Supriadi menjelaskan, antara pelapor dan pacarnya Bripka IS, IN, sudah bercerai. Perceraiannya itu dibuktikan dengan rekaman suara. IN dan Pelapor sebelum bercerai terikat pernikahan siri.

"Perlu disampaikan bahwa status nikahnya saudara Fajar (FP) dan Inka (IN) itu secara nikah siri, artinya hanya sah secara agama tapi tidak sah secara hukum," ungkap Supriadi.

Supriadi pun menjelaskan beberapa kode etik kepolisian yang dilanggar oleh Bripka IS dalam kasus ini. Semua sanksi tersebut berkaitan dengan Bripka IS yang terbukti dalam persidangan sudah mempermalukan institusi Polri.

"Pasal 3 huruf I (i), tidak mentaati perundang-undangan yang berlaku, yaitu berhubungan dengan tugas kedinasan, jadi dia mencederai institusi Polri. Kemudian, pasal 3 huruf G (g), melakukan hal yang menurunkan martabat, kehormatan daripada institusi," bebernya.

"Itu PP nomor 2 tahun 2003 tentang peraturan disiplin anggota. Jadi, dia divonis 21 hari kurungan tadi itu, karena melanggar pasal ini," jelasnya.

Sebelumnya, Polisi membeberkan bukti, yakni rekaman video anggota Polres Lahat yakni Bripka IS alias Ismail (39) dan istri dari narapidana FP, IN alias Inka, saat berpacaran. Video itu diputar Kabid Humas Polda Sumsel Kombes Supriadi di gawainya.

Supriadi menuturkan perempuan berbaju putih di video adalah IN, istri napi yang dihamili Bripka IS. Video itu memperlihatkan IN sedang duduk di ujung kasur, membersihkan kaki Bripka IS, yang dalam posisi tidur sambil bercanda.

"Kayanya nggak tepat (disebut diperkosa), karena dia sendiri sebelum berhubungan membersihkan kaki, kuku kaki daripada Saudara Ismail," kata Supriadi kepada wartawan di Polda Sumsel, Palembang, Sumsel, Senin (13/12/2021).

Video itu, katanya, diambil ketika IN dan Bripka IS bertemu di kamar hotel di Jalan Sudirman, Palembang. Supriadi mengatakan keduanya berpacaran. Bripka IS sendiri sudah beristri.

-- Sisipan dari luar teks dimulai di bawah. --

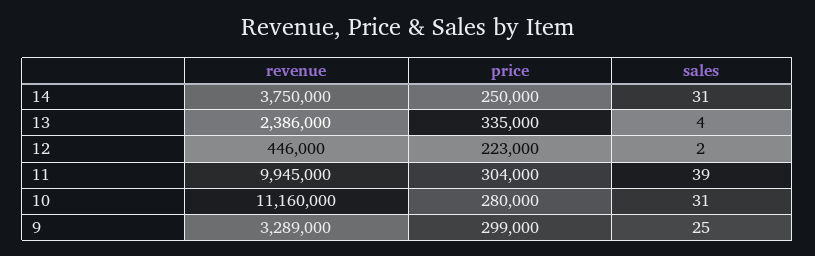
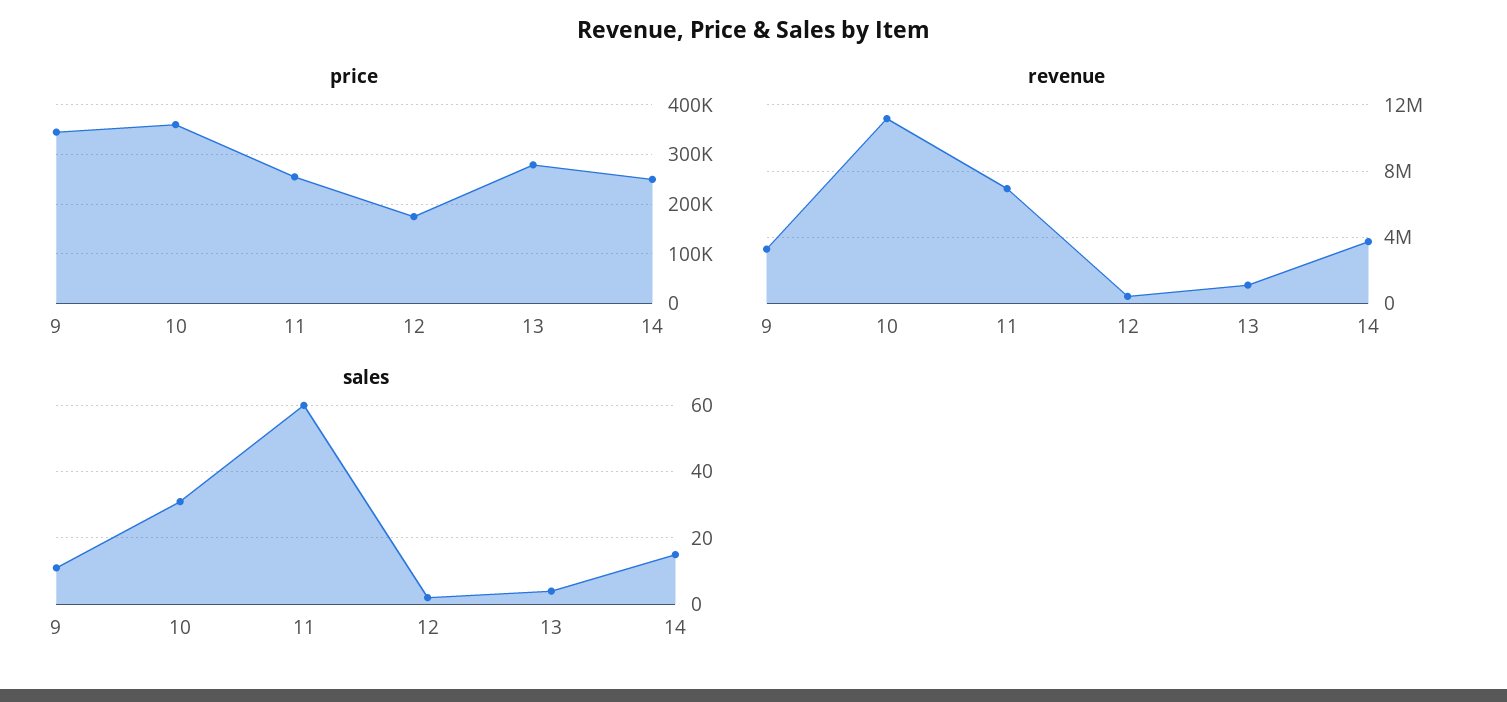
  {
    "revenue": {
      "14": 3750000,
-     "13": 2386000,
+     "13": 1000000,
      "12": 446000,
-     "11": 9945000,
+     "11": 7000000,
      "10": 11160000,
      "9": 3289000
    },
    "price": {
      "14": 250000,
-     "13": 335000,
+     "13": 280000,
-     "12": 223000,
+     "12": 180000,
-     "11": 304000,
+     "11": 260000,
-     "10": 280000,
+     "10": 360000,
-     "9": 299000
+     "9": 340000
    },
    "sales": {
-     "14": 31,
+     "14": 15,
      "13": 4,
      "12": 2,
-     "11": 39,
+     "11": 60,
      "10": 31,
-     "9": 25
+     "9": 10
    }
  }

Supriadi membeberkan Bripka IS dan istri napi tersebut berpacaran sejak awal September 2021. Pertemuan mereka berawal ketika Bripka IS membantu kendaraan milik IS yang mogok.

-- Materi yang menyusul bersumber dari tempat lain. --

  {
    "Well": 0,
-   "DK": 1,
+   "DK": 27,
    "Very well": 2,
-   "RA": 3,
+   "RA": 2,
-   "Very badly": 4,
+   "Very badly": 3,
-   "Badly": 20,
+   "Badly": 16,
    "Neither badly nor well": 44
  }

Supriadi kembali menekankan laporan FP soal istrinya diperkosa dan diancam oleh Bripka IS tak terbukti di persidangan.

"Jadi tidak benar kalau dia (IS) bilang mengancam mau memindahkan Fajar (FP) ke Nusakambangan. Karena status dia (FP) sebagai narapidana bukan tahanan Polres, jadi tidak mungkin anggota polisi memindahkan dari Palembang ke Nusakambangan. Untuk dugaan jika Inka (IN) itu hamil sedang kita dalami," jelasnya.

Bripka IS dan IN diduga saling kenal sejak Juli 2021. IN sebelumnya mengaku menuruti Bripka IS karena mendapat ancaman suaminya akan dipindahkan ke Lapas Nusakambangan. Kasus ini dilaporkan pada Oktober 2021.

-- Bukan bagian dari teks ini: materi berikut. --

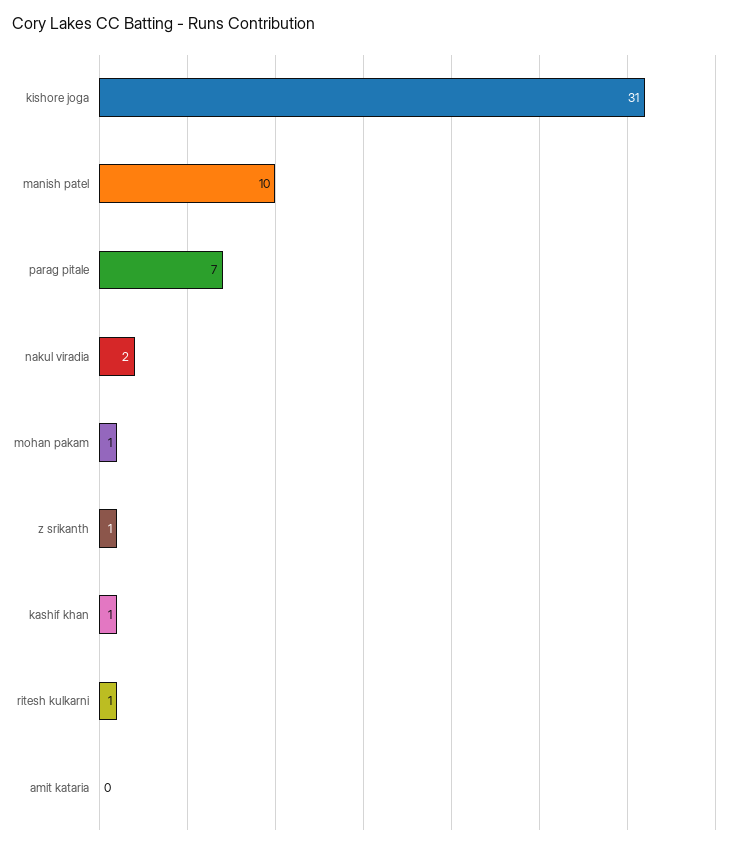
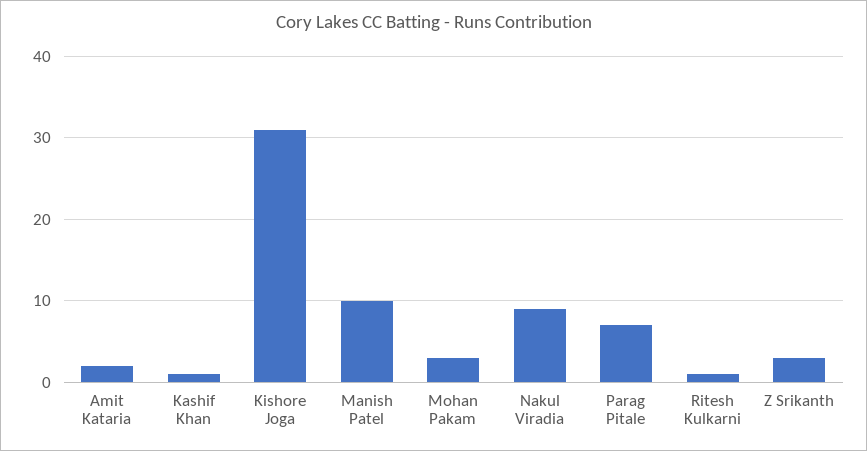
  {
    "kishore joga": 31,
    "manish patel": 10,
    "parag pitale": 7,
-   "nakul viradia": 2,
+   "nakul viradia": 9,
-   "mohan pakam": 1,
+   "mohan pakam": 3,
-   "z srikanth": 1,
+   "z srikanth": 3,
    "kashif khan": 1,
    "ritesh kulkarni": 1,
-   "amit kataria": 0
+   "amit kataria": 2
  }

"Kejadiannya itu sekitar 30 September ke 1 Oktober, korban terpaksa menuruti keinginan terlapor karena suaminya diancam di pindahkan ke Lapas Nusakambangan. Karena terlapor tidak ada iktikad baik, jadi pada 10 Oktober-nya kita melaporkan ke Polda Sumsel. Kami mendapat kuasa dari pelapor, berdasarkan seorang perantara," ujarnya.

Dia mengatakan pelapor dan korban telah melakukan pernikahan yang sah secara hukum. Feodor menyebut kliennya menikah pada Januari 2021.

"Perzinaan tersebut terjadi saat FP sedang di tahanan. Awalnya Bripka IS mengajak IN (istri FP) dan temannya jalan-jalan. Karena alasan sudah malam, IS memesan dua kamar hotel," ujarnya.

Laporan itu diterima di Bid Propam Polda Sumsel dengan Nomor: STTLP/33/YAN.2.5/X/2021/YANDUAN. Dia mengatakan laporan itu diperkuat pengakuan dari IN dan teman-temannya.